Yesterday, I was speaking with a customer who is a cloud provider. They were discussing how to use NFSv4 with Data ONTAP for one of their customers. As we were talking, I brought up pNFS and its capabilities. They were genuinely excited about what pNFS could do for their particular use case. In the cloud, the idea is to remove the overhead of managing infrastructure, so most cloud architectures are geared towards automation, limiting management, etc. In most cases, that’s great, but for data locality in NAS environments, we need a way to make those operations seamless, as well as providing the best possible security available. That’s where pNFS comes in.
So, let’s talk about what pNFS is and in what use cases you may want to use it.
What is pNFS?
pNFS is “parallel NFS,” which is a little bit of a misnomer in ONTAP, as it doesn’t do parallel reads and writes across single files (i.e., striping). In the case of pNFS on Data ONTAP, NetApp currently supports file-level pNFS, so the object store would be a flexible volume on an aggregate of physical disks.
pNFS in ONTAP establishes a metadata path to the NFS server and then splits off the data path to its own dedicated path. The client works with the NFS server to determine which path is local to the physical location of the files in the NFS filesystem via DEVICEINFO and LAYOUTGETINFO metadata calls (specific to NFSv4.1 and later) and then dynamically redirects the path to be local. Think of it as ALUA for NFS.
The following graphic shows how that all takes place.
pNFS defines the notion of a device that is generated by the server (that is, an NFS server running on Data ONTAP) and sent to the client. This process helps the client locate the data and send requests directly over the path local to that data. Data ONTAP generates one pNFS device per flexible volume. The metadata path does not change, so metadata requests might still be remote. In a Data ONTAP pNFS implementation, every data LIF is considered an NFS server, so pNFS only works if each node owns at least one data LIF per NFS SVM. Doing otherwise negates the benefits of pNFS, which is data locality regardless of which IP address a client connects to.
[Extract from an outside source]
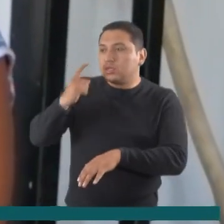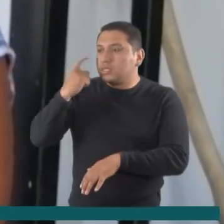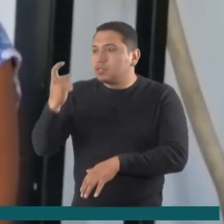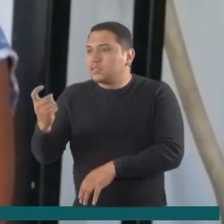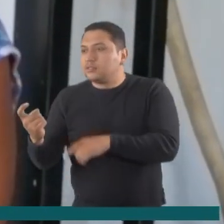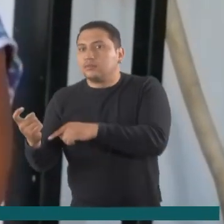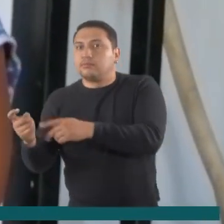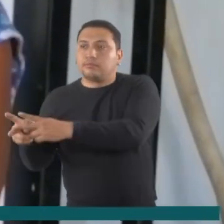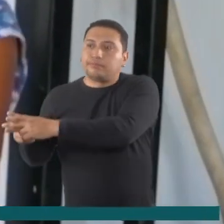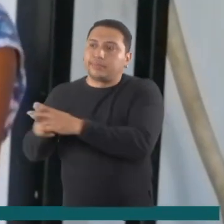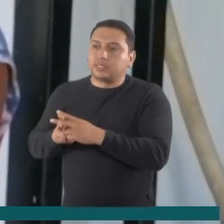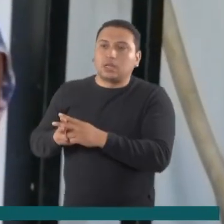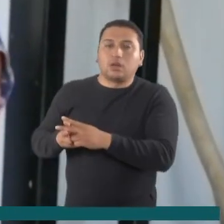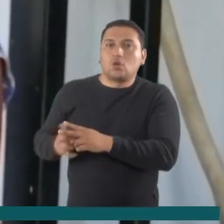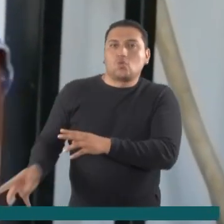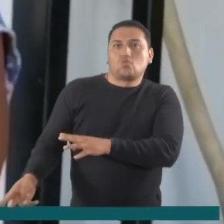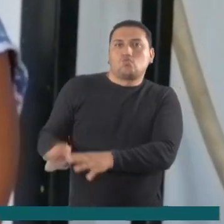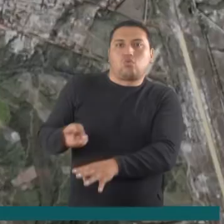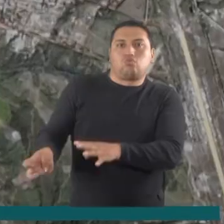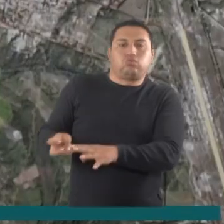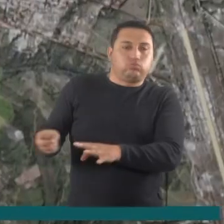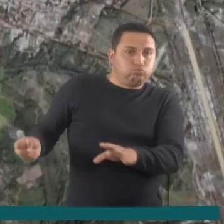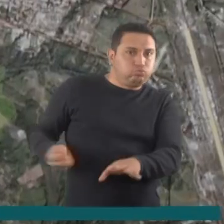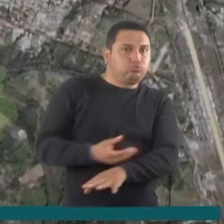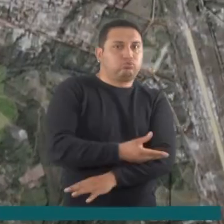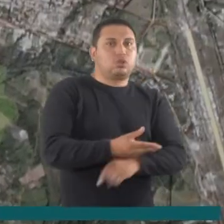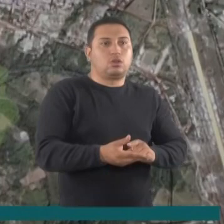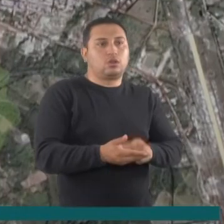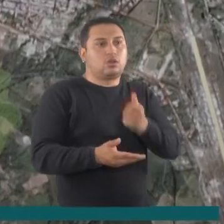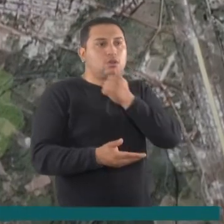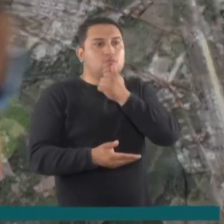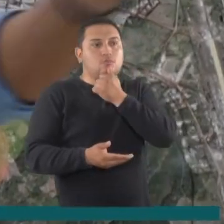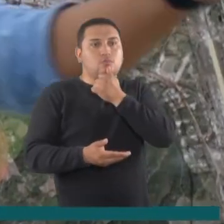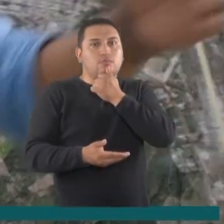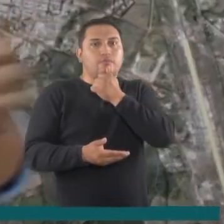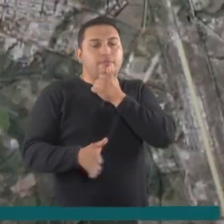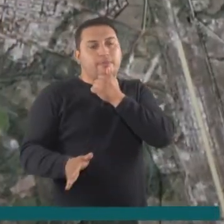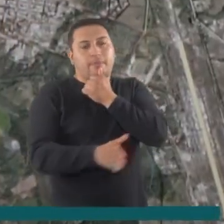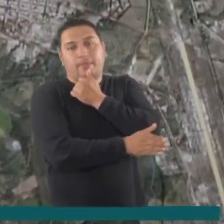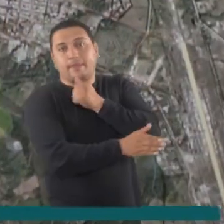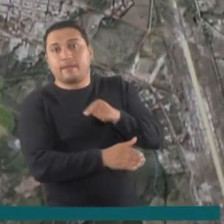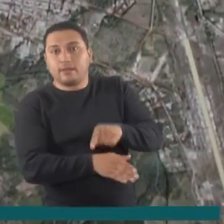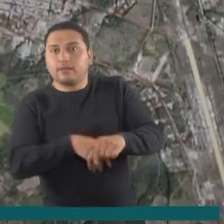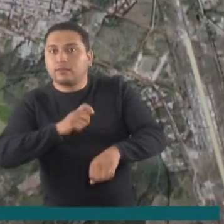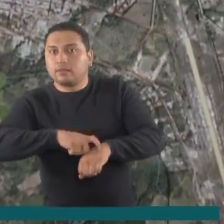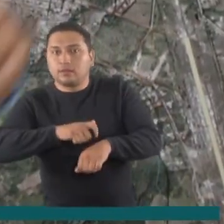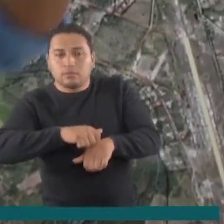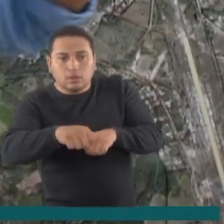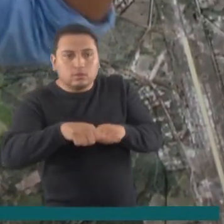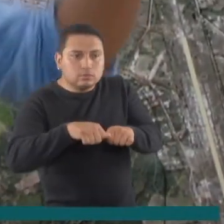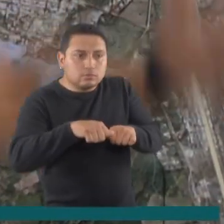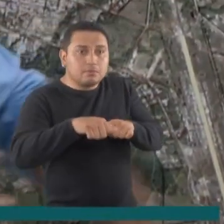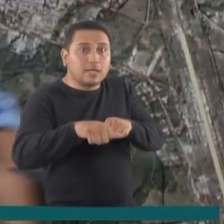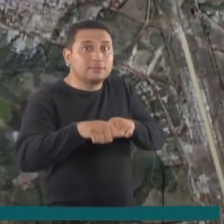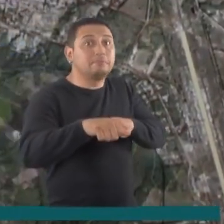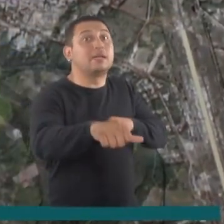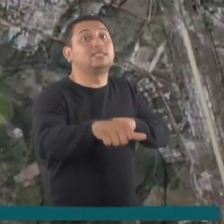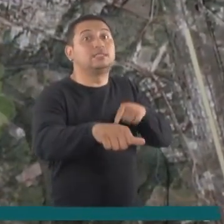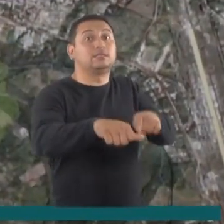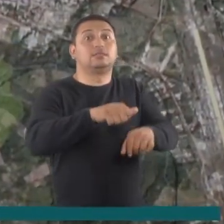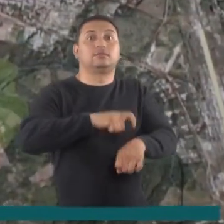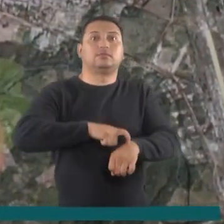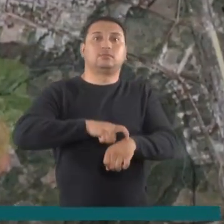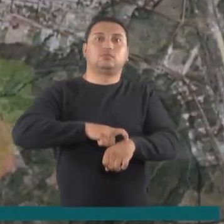consiguiendo motobombas prestadas para bombear. Para que de manera progresiva en el tiempo, corto, mediano y largo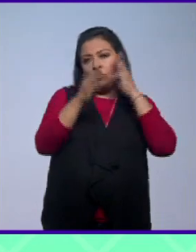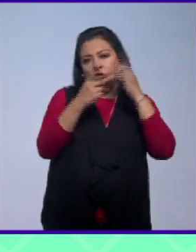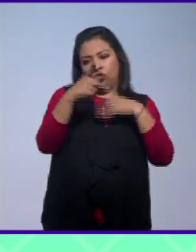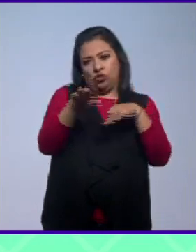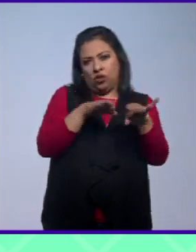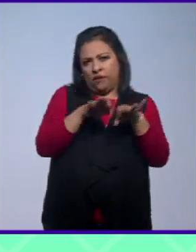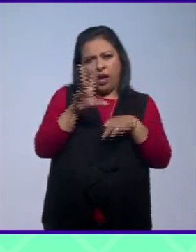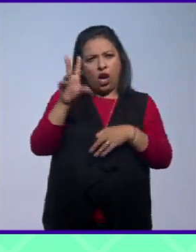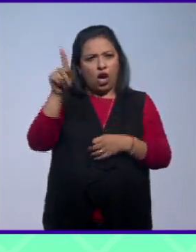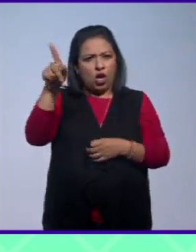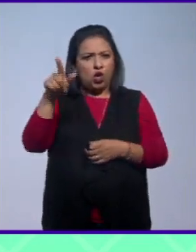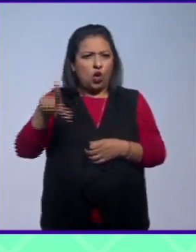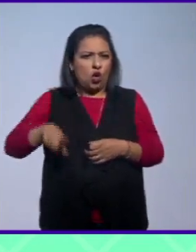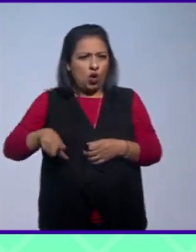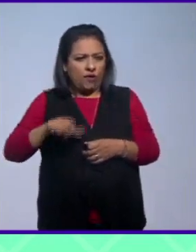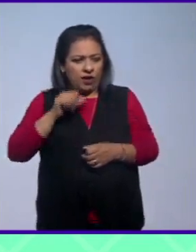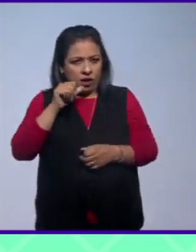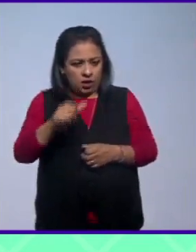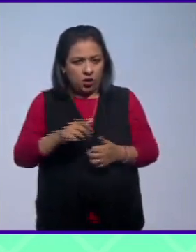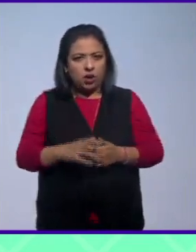trabajan y no del Ministerio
The pNFS device contains information about the following:
- Volume constituents
- Network location of the constituents
The device information is cached to the local node for improved performance.
To see pNFS devices in the cluster, use the following command in advanced privilege:
cluster::> set diag
cluster::*> vserver nfs pnfs devices cache show
There are three main components of pNFS:
- Metadata server
- Handles all nondata traffic such as GETATTR, SETATTR, and so on
- Responsible for maintaining metadata that informs the clients of the file locations
- Located on the NetApp NFS server and established via the mount point
- Data server
- Stores file data and responds to READ and WRITE requests
- Located on the NetApp NFS server
- Inode information also resides here
pNFS is covered in further detail in NetApp TRs 4067 (NFS) and 4571 (FlexGroup volumes).
How Can I Tell pNFS is Being Used?
To check if pNFS is in use, you can run statistics counters to check for “pnfs_layout_conversions” counters. If the number of pnfs_layout_conversions are incrementing, then pNFS is in use. Keep in mind that if you try to use pNFS with a single network interface, the data layout conversations won’t take place and pNFS won’t be used, even if it’s enabled.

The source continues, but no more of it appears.